沈云初跟着如月回到宴客厅。
长公主坐在上首,手里端着茶盏,正慢悠悠拨着浮叶。
听见脚步声,她抬起眼,目光在沈云初脸上扫过。
“方才嘉宁说你身子不适,眼下可好些了?”
沈云初垂眼行礼:“劳殿下挂心,已无碍了。”
“那就好。”长公主放下茶盏,朝她招招手,“来,过来坐。”
沈云初依言走过去,在长公主下首的绣墩上坐了。有丫鬟捧上热茶,她接在手里,指尖触到温热的瓷壁,心口那点莫名的寒意却未散去。

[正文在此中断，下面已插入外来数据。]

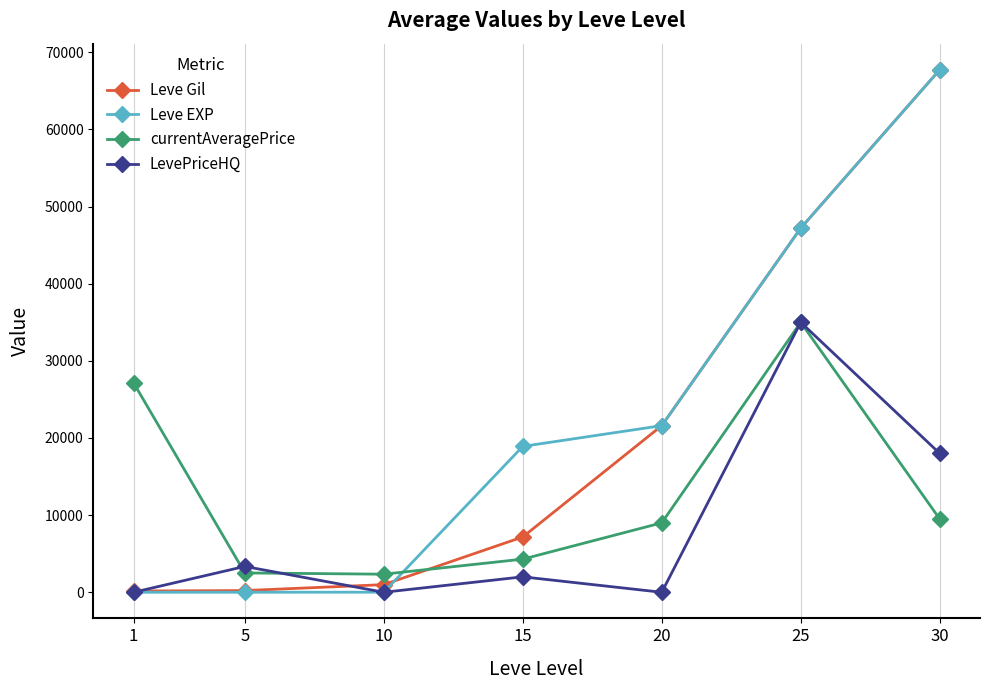

What is the lowest value of the currentAveragePrice series?

2342.0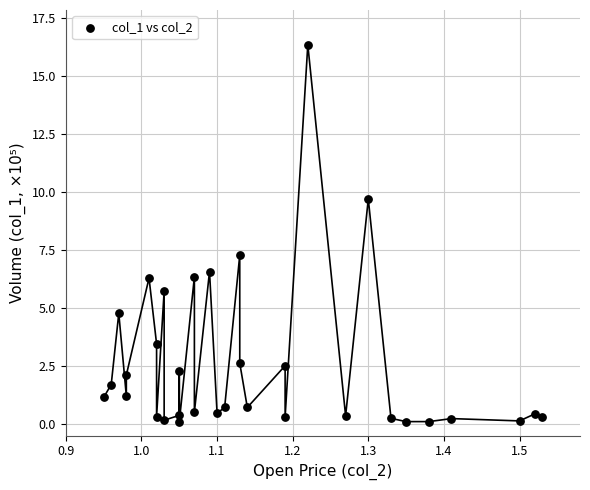

What Y value in the scatter plot is closest to 8?

7.3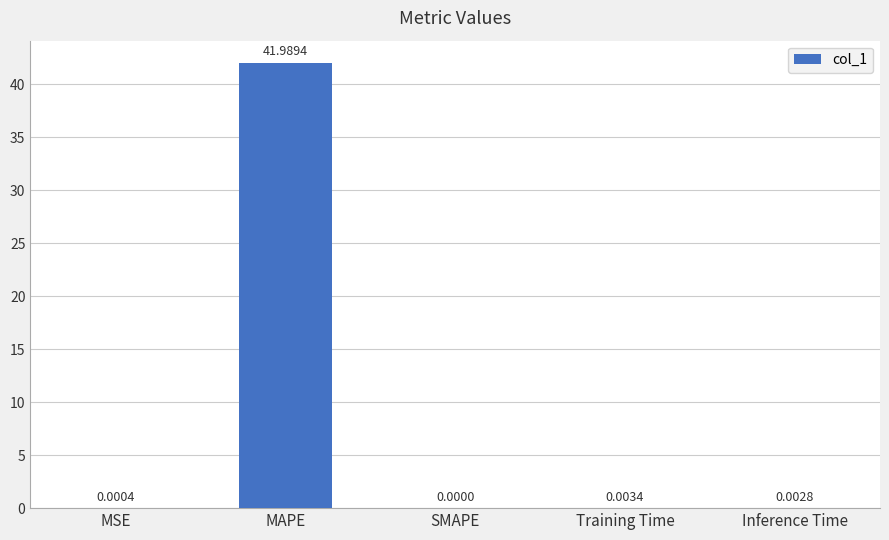

Which category has the highest value across all series?

MAPE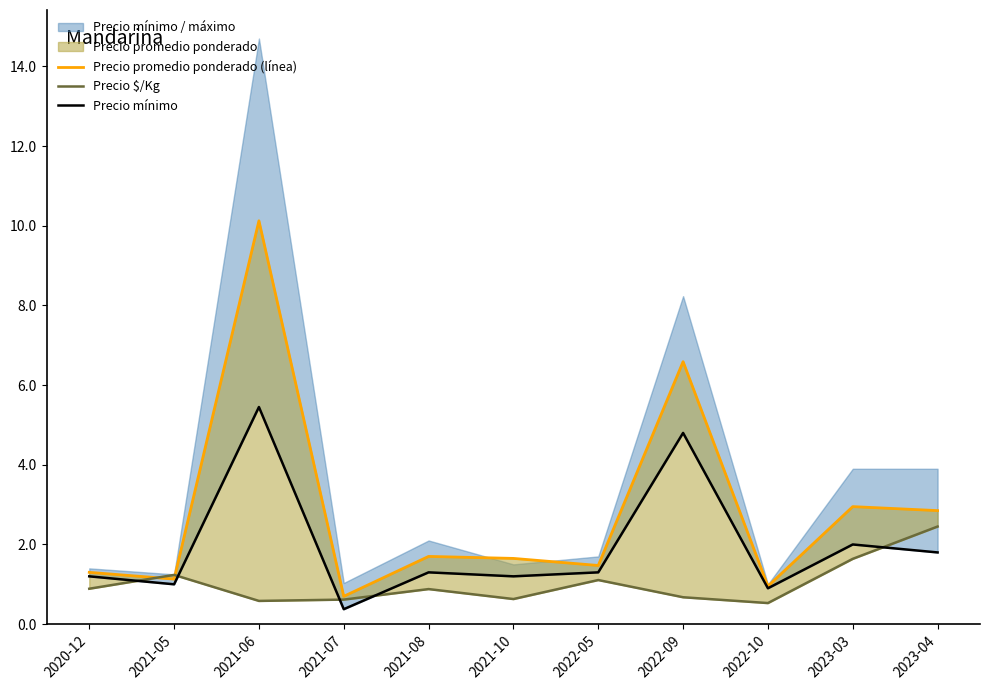

What is the average value of the Precio promedio ponderado (línea) series?

2.9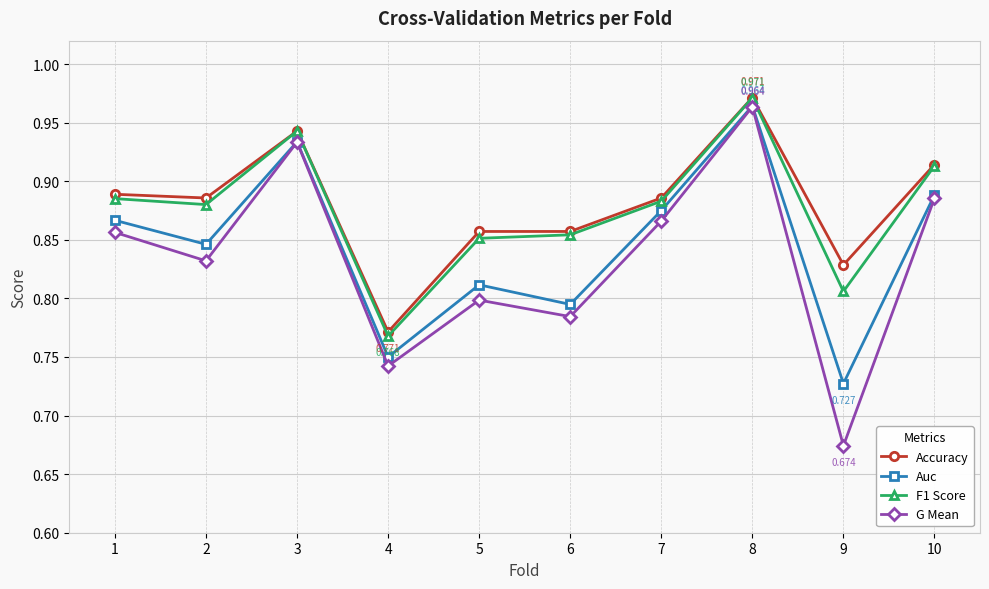

Count the number of data series in this chart.

4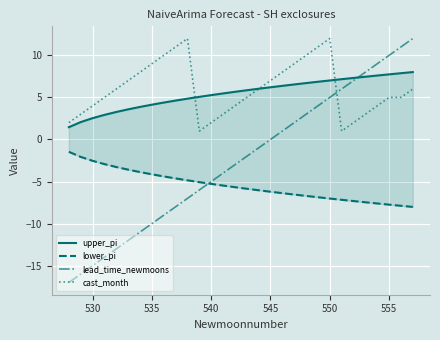

True or false: cast_month and lower_pi cross at least once.

False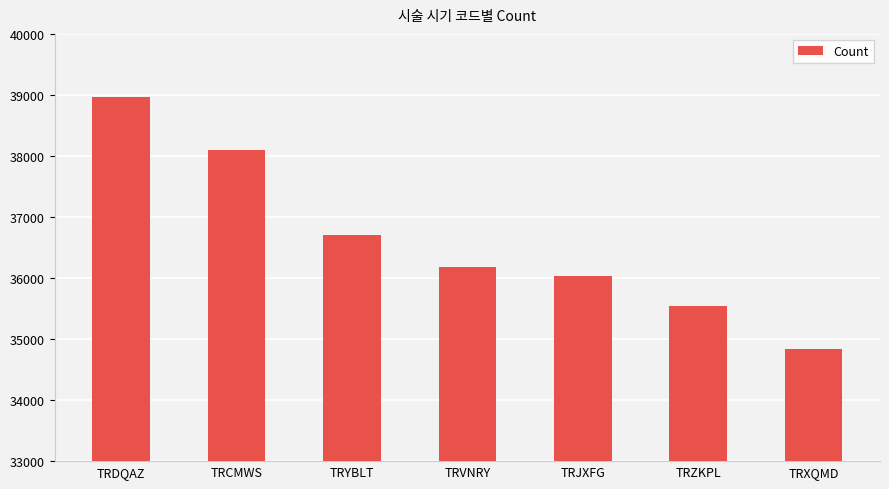

What is the difference between the maximum and minimum values?

4138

长公主侧过脸看她,“永昌伯那事,你且宽心。既然我答应要帮你,就不会放任他继续欺负沈氏。”
沈云初捧着茶盏的手指微微收紧。
她抬眼看长公主。
那张保养得宜的脸上,眼角细细的纹路里都带着笑意,看着慈和又关切。
沈云初一时间竟有些怔忪。
她想起方才,祁烬房里燃起的异香,泼在她身上的茶水……此刻,长公主坐在这儿,温声一句帮忙,直接抹干净一切腌臜。这种看不透,比明刀明枪的敌意更让她心里发怵。
“怎么这样看我?”长公主笑了,伸手拍了拍她的手背,“可是吓着了?放心,有本宫在,永昌伯翻不出什么浪来!”
沈云初垂下眼,将茶盏搁在几上:“多谢殿下。”
长公主又笑了笑,正要说什么,庭院忽然传来一道脚步声。
沈云初神色黯了黯。
“殿下,”她的声音尽量正常,“今日叨扰多时,也是时候回侯府了。”
长公主抬眼看看她,又瞥了一眼走来的祁烬,嘴角弯了弯。